Для классического чувства стена расчленяется на площади различной высоты и ширины; они образуют гармонию на основе чисто плоскостной рядоположности. Если сюда привходит уда­ление в глубину, интерес тотчас перемещается, те же самые площади приобретают другое значение. Плоскостные пропор­ции не делаются безраличными, но по сравнению с движением выдвинутых вперед и удаленных в глубину частей не мо­гут больше претендовать на главную роль в зрительном впе­чатлении.

Для барокко стенная декорация без глубины лишена всякой привлекательности. Сказанное нами в главе о живописном дви­жении может быть применено и к глубинности. Элемент глубины не может быть вполне устранен из живописного впечатления кра­сочных пятен. Кто бы ни был автором перестройки в XVIII веке старого мюнхенского Grottenhof— Кювилье или другой ху­дожник, — архитектору казалось необходимым выдвинуть сред­ний ризалит, чтобы плоскость перестала быть мертвой.

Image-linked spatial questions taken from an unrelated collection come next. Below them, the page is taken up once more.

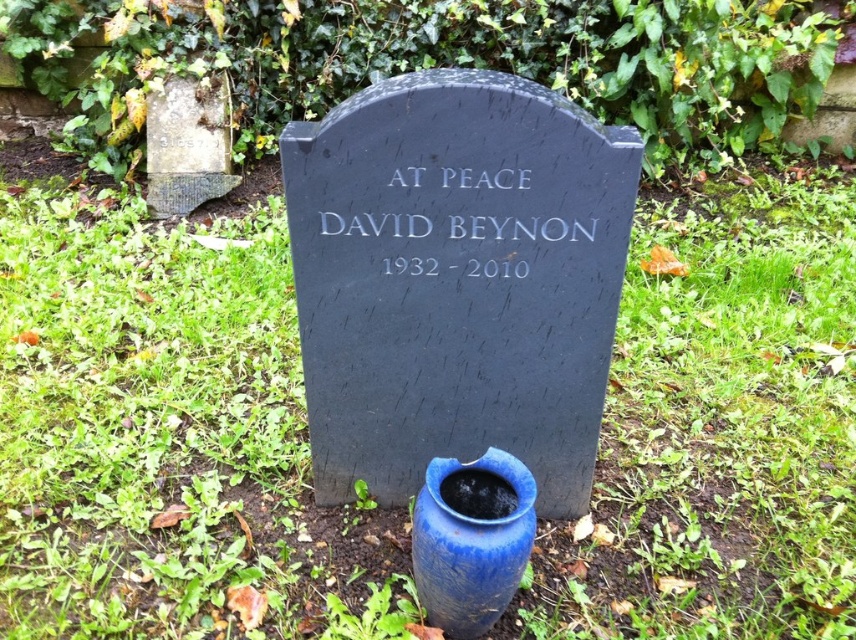
Between white metallic text at center and weathered stone gravestone at upper left, which one is positioned higher?

Positioned higher is weathered stone gravestone at upper left.

Does point (409, 273) come behind point (162, 100)?

No, (409, 273) is in front of (162, 100).

Who is more forward, (322, 227) or (212, 134)?

Positioned in front is point (322, 227).

Where is `white metallic text at center`? The image size is (856, 640). white metallic text at center is located at coordinates (456, 225).

Does blue glazed vase at center appear on the right side of weathered stone gravestone at upper left?

Correct, you'll find blue glazed vase at center to the right of weathered stone gravestone at upper left.

Which is in front, point (449, 532) or point (155, 160)?

Point (449, 532)

Find the location of a particular element. The image size is (856, 640). blue glazed vase at center is located at coordinates (470, 547).

The width and height of the screenshot is (856, 640). Find the location of `green grass at center`. green grass at center is located at coordinates (167, 438).

I want to click on green grass at center, so click(x=167, y=438).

Классическая архитектура тоже знала ризалиты и иногда пользовались ими. Угловые ризалиты Cancellaria, (114) являются выступами, которые можно представлять себе и отделенными от главной плоскости, что же касается фасада мюнхенского Grotten­hof то зритель недоумевал бы, как следует сделать разрез. Риза­лит коренится в плоскости, от которой он не может быть отде­лен без смертельного повреждения тела. Так следует понимать выступающую вперед среднюю часть Palazzo Barberini, но еще более типичным по своей неожиданности является знаменитый фасад с пилястрами Palazzo Odescalchi(175)в Риме, который не­сколько выдвинут вперед по сравнению с керасчлененными крыльями. Действительная мера глубины не имеет здесь никакого значения. Трактовка средней части здания и крыльев такова, что впечатление плоскости совершенно подчинено господствующему мотиву глубины. Скромные частные дома той эпохи тоже умели разрушать чисто плоскостное впечатление от стены при помощи самых незначительных выступов — вплоть до 1800 г., когда наро­дилось новое поколение, которое снова безоговорочно высказы­вается в пользу плоскости и отрицает всякую прелесть, происте­кающую от оживления простых тектонических отношений види­мостью движения, как это уже было изложено в главе о живо­писности.

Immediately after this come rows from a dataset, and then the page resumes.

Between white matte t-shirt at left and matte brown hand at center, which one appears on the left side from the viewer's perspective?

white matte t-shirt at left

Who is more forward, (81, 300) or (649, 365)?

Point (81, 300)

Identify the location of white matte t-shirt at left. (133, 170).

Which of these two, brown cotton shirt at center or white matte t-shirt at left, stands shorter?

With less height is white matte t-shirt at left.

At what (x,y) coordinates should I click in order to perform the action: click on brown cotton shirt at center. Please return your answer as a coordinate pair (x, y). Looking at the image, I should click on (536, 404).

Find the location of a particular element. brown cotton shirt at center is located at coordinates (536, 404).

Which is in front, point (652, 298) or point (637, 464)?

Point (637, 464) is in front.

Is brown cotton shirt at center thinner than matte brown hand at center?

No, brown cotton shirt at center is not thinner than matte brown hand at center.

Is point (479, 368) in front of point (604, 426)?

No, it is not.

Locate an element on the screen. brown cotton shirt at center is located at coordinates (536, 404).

Одновременно появляется абсолютно плоскостная орнаментика в стиле ампир, которая сменяет декоративное искусство рококо, таящее в себе столько очарования глубины. Широкое использо­вание новым стилем античных форм имеет мало значения по срав­нению с тем основным фактом, что формы эти вновь провозгла­сили красоту плоскости,— ту самую красоту плоскости, которая была уже однажды воплощена ренессансом, но должна была усту­пить все более растущему влечению к глубинным впечатлениям.

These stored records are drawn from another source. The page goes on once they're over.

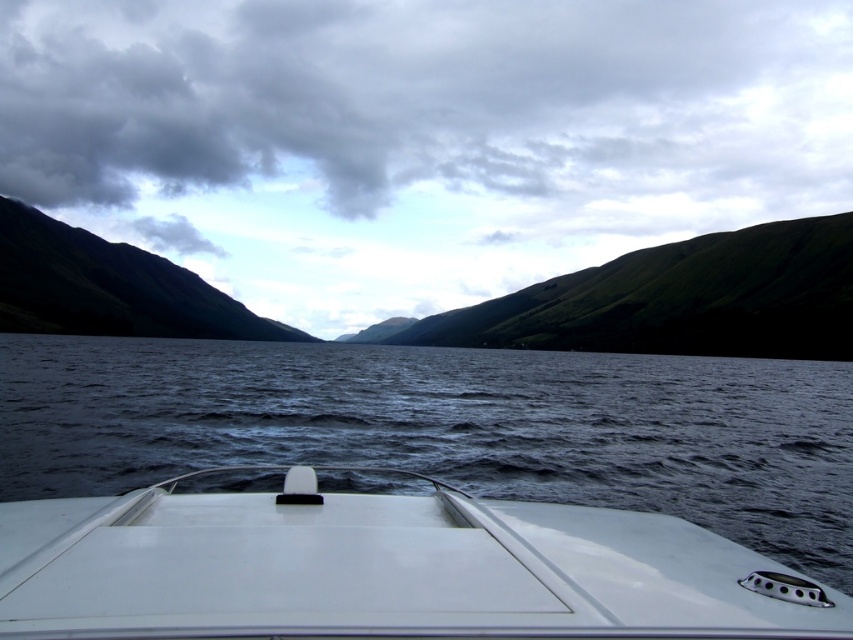
From the picture: Can you confirm if green grassy hill at center is taller than green grassy mountain at left?

No, green grassy hill at center is not taller than green grassy mountain at left.

Who is positioned more to the right, green grassy hill at center or green grassy mountain at left?

green grassy hill at center is more to the right.

Between point (338, 339) and point (36, 314), which one is positioned in front?

Point (36, 314) is more forward.

Identify the location of green grassy hill at center. The image size is (853, 640). (675, 300).

How distant is white glossy boat at center from green grassy mountain at left?

white glossy boat at center is 1130.96 feet from green grassy mountain at left.

Who is positioned more to the left, white glossy boat at center or green grassy mountain at left?

green grassy mountain at left

Image resolution: width=853 pixels, height=640 pixels. Describe the element at coordinates (384, 568) in the screenshot. I see `white glossy boat at center` at that location.

Locate an element on the screen. The height and width of the screenshot is (640, 853). white glossy boat at center is located at coordinates (384, 568).

Does point (505, 545) come farther from viewer compared to point (647, 266)?

No, (505, 545) is in front of (647, 266).

Who is shorter, white glossy boat at center or green grassy hill at center?

white glossy boat at center

Find the location of a particular element. This screenshot has height=640, width=853. white glossy boat at center is located at coordinates (384, 568).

Пусть характерное для чинквеченто заполнение пилястр пре­восходит силой рельефа и богатством оттенков более жидкий и прозрачный рисунок кватроченто: широкой противоположности стилей здесь еще нет. Она появляется лишь в тот момент, когда впечатление плоскостности исчезло. Но мы не в праве говорить о повреждении искусства. Допустим даже, что качество декора­тивного ощущения стояло раньше на более высоком уровне: прин­ципиально возможна и другая точка зрения. И кого не способен радовать патетический барокко, тому все же дает достаточное удовлетворение грация северного рококо.

Особенно поучительными являются кованые садовые и цер­ковные решетки, надмогильные кресты, вывески на гостиницах, где художники пытались рассматривать плоские образцы как предел совершенства и где все же разнообразными средствами была осуществлена красота, лежащая вне рамок чистой плоско­стности. Чем больше блеска было достигнуто в таких произве­дениях, тем поразительнее контраст нового классицизма, который и здесь решительно утверждает господство плоскости, а вместе с нею и линии, как если бы все другие возможности были не­мыслимы.